ただこうしている時だけが必要だと言うように、ひいてはそれはあの人が私に求めていたことと同じなのでは?
「すまない」
誰に対してこれを言っているのか? ジーナは言葉を出したがこれ以上の言葉はどこからも出なかった。
「痛すぎてそれ以外の言葉が思い浮かばなないのですか? 駄目ですよそんな言葉じゃ、足りません」
ジーナは痛みが耐え難いほどになりつつあった。それは手の甲のではなく自身の胸の中であり、思っていることはさっきの出来事の、ヘイムのことを思い今一度言葉を重ねる。
「すまない」
同じ言葉であったが何かが違うことにハイネは気づき、怒りの仮面を捨て笑みをも消した。

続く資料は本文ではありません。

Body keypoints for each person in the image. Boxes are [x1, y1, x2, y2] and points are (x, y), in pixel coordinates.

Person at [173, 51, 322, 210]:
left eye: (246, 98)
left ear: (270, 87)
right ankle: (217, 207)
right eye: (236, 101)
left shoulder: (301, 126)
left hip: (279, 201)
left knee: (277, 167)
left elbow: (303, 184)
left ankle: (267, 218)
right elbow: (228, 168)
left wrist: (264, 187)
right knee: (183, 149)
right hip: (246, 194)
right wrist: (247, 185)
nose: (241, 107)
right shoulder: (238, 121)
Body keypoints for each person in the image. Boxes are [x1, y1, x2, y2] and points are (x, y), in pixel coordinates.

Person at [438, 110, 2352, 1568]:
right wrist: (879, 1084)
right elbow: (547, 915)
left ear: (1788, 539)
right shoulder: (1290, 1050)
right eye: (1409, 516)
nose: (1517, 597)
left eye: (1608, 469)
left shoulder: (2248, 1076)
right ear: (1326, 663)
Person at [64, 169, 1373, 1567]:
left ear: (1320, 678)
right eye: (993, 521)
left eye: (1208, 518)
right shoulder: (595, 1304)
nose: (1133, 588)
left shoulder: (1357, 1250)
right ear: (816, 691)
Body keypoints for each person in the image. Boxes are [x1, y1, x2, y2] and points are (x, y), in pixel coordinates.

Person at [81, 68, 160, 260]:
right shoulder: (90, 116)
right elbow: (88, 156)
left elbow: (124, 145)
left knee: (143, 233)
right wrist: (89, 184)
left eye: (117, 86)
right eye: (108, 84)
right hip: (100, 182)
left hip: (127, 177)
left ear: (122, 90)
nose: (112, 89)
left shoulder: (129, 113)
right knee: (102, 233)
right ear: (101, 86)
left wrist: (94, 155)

「そういえば今の時間はあなたは龍の館にいるはずですよね? そもそもどうして走っていたのです? 私はあなたのことを見つけて、ついそこのところを……」
質問と独り言で混ざった言葉を口にし混乱しながらハイネはジーナの顔を正面から今日初めて見た。だからすぐに気づいた。
その表情の意味を、あれは走り疲れた男の顔ではなく傷を負い苦しむ男の顔であったと。そうと分かったハイネは自分の心に罪悪感と同時に怒りが巻き起こり黒い憎悪を抱いた。
こんなことに気付かずにただ一人で幸福な気分であったことを。同時に自分がこんなに近くにいるというのに、この男は、私ではない女の事を懸想していることに。
敵はそこにいる、とハイネは見た。だがその敵は心にいる、と。ならばと混沌を極めた感情と一体となったハイネは自己のうちにある全ての意思を総動員し眼の前にいる男に集中しだした。
敵がそこにいるように、挑むように、涙をにじませ睨みながらジーナの心と体の動きを眼を見開いて見つめる。